Comuni denominatori che ci differenzino dal luogo comune dell' "occidentalità"
o peggio del "siamo tutti americani"?
La scorsa stagione queste domande ci sembrarono pertinenti
ai sensi di una ricerca teatrale connaturata al modo di pensare
il teatro del nostro gruppo di lavoro. Il teatro per l'Europa ha
sempre rappresentato una piccola oasi dove si rivelano le sensibilità
più complesse in modo più libero, uno spazio franco che per la sua
specificità linguistica si mostra adatto al superamento del gusto
dell'epoca, che può svincolare la pratica di artisti e intellettuali
dalla pervasività della cultura di massa, uno spazio franco in cui
la marginalità consente la ricerca attorno a temi altrove impossibili
da proporre. Il teatro in Europa è sempre stato "anche" questo.
Ciò ha permesso, sia nel campo della drammaturgia sia in quello
delle tecniche performative, a molti autori europei di confrontarsi
con temi e idee che andassero oltre la cronaca, questo patrimonio
può essere oggi una risposta alle domande da cui siamo partiti.
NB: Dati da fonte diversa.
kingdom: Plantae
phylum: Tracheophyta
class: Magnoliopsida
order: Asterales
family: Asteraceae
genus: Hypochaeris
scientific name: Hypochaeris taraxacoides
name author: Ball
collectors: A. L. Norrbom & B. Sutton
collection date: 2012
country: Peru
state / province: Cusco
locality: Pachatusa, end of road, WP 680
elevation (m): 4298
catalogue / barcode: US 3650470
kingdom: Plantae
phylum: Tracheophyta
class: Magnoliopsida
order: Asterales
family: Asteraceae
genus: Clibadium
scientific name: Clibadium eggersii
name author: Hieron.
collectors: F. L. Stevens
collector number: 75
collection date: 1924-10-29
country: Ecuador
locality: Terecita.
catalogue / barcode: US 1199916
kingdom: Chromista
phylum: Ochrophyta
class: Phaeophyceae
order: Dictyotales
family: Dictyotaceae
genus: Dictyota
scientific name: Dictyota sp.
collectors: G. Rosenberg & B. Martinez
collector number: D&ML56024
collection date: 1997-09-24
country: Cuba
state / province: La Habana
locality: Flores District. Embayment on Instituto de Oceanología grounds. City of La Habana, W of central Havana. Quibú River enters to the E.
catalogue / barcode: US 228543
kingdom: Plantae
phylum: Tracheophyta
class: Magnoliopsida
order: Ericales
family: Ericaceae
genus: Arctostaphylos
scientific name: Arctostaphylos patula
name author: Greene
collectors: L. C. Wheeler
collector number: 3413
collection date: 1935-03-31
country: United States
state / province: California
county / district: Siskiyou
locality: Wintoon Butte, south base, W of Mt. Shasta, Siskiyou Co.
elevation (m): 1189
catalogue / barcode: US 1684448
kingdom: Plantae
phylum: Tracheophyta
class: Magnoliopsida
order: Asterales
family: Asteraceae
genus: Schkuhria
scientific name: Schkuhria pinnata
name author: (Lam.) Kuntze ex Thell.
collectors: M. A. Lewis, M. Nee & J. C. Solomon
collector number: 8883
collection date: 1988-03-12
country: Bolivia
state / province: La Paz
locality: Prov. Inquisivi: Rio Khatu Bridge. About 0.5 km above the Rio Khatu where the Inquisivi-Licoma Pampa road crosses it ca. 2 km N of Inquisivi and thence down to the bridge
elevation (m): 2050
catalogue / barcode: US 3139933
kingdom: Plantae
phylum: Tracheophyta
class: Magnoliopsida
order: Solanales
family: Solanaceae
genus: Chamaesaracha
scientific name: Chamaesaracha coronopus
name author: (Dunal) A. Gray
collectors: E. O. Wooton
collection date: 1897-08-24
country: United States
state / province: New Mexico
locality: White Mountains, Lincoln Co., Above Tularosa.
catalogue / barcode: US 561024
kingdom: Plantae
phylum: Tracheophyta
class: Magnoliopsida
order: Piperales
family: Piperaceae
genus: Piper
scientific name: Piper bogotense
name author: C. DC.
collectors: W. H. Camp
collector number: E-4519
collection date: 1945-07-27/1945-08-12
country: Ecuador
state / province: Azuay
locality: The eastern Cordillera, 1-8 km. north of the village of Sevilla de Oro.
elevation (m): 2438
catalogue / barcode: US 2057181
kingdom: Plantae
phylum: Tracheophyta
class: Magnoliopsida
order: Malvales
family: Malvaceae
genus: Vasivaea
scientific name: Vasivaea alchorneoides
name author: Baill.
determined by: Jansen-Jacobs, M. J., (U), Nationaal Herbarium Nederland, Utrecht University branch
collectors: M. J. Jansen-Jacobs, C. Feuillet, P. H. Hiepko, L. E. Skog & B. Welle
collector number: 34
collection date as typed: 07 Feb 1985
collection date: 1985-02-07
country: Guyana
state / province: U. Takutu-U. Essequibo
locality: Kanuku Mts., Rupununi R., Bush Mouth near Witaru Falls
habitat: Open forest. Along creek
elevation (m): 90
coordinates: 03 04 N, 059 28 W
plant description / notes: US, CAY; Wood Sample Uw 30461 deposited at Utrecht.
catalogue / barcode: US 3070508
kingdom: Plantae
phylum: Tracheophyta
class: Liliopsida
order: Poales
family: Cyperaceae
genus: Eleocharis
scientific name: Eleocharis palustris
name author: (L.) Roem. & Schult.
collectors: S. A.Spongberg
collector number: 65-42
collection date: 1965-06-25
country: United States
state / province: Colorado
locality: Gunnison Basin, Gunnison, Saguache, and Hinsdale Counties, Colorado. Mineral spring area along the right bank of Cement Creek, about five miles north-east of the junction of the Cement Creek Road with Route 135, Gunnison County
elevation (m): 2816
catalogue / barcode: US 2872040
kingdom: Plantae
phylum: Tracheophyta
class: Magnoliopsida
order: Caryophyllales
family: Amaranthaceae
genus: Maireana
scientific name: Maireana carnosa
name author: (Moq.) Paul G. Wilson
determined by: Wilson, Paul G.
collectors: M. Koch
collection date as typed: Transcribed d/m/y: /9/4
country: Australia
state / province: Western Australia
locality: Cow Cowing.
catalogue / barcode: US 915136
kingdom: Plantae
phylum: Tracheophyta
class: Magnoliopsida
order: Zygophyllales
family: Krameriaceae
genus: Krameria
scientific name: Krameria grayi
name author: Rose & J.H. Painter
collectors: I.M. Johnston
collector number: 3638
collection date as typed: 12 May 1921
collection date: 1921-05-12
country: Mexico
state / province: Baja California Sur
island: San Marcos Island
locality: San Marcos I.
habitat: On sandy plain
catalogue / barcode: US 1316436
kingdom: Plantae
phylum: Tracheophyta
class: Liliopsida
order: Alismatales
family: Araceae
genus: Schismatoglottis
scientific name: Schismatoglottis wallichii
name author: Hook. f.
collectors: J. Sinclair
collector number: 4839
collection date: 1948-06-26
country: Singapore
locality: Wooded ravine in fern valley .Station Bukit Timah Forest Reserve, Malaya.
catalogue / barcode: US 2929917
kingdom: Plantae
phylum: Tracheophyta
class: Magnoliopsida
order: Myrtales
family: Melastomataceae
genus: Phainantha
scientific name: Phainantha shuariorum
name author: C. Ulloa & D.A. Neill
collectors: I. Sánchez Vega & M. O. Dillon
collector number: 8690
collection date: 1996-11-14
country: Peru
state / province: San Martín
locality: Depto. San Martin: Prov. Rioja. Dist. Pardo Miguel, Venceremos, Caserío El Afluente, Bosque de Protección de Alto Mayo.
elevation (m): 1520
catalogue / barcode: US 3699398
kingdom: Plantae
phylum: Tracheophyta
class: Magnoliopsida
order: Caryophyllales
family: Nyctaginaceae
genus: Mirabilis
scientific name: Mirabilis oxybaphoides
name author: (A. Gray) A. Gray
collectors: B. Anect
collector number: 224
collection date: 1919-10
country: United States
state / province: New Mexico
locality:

Nasce da qui l'idea di condurre un viaggio attraverso il lavoro
di alcuni dei play-writers più rilevanti della seconda metà
del '900.
Certamente siamo coscienti dell'estensibilità di questo
assunto a qualsiasi altro settore della cultura e dell'economia
ma abbiamo anche la consapevolezza che talune esperienze artistiche
spesso anticipano aspetti del gusto, del costume della società che
li esprime, tali aspetti svelati "a posteriori" possono illuminare
la nostra riflessione sulla cultura europea. Gli autori proposti
la scorsa stagione, come quelli che intendiamo proporre nella prossima,
non sono certo totalmente esaustivi di tale analisi ma sono tutti
portatori di una "idea della performance" molto personale, i loro
testi non sono solo importanti per i temi di partenza ma anche per
il tipo di "teatralità" che consentono, appunto per l'idea di performance
che vi è sottesa.
A chi si rivolge il progetto:
Puntiamo su un bacino naturale d'interesse e di bisogni
culturali: l'ambiente universitario. Abbiamo riscontrato l'interesse
di molti studenti alla proposta complessiva insieme alla richiesta,
da parte di alcuni, di lavoro "pratico" sui testi, ogni spettacolo
si avvale del contributo performativo di giovani a cui abbiamo dedicato
una lunga preparazione preliminare tecnica. Questi giovani vengono
affiancati da attori di grande esperienza e intensità come Piero
Sammataro. Il progetto concordato con il dipartimento di Letteratura
tedesca della facoltà di Lettere e con le Biblioteche Riunite Civica
e Ursino Recupero.
Svolgimento del progetto:
I due autori su cui quest'anno abbiamo fondato il percorso
sono Odon Von Horvath e Bertolt Brecht; di quest'ultimo
vogliamo cogliere l'occasione data dalla ricorrenza del cinquantesimo
anniversario della morte (Berlino 14 agosto 1956). Sappiamo bene
quanto complessa nei suoi passaggi sia la storia e il dibattito
culturale della Germania nella prima metà del secolo scorso. Risulta
oggi affascinante analizzare come incise, sugli avvenimenti politici
e sociali che sfociarono nell'avvento del nazismo, la comparsa,
per la prima volta nella storia europea, della "civiltà di massa"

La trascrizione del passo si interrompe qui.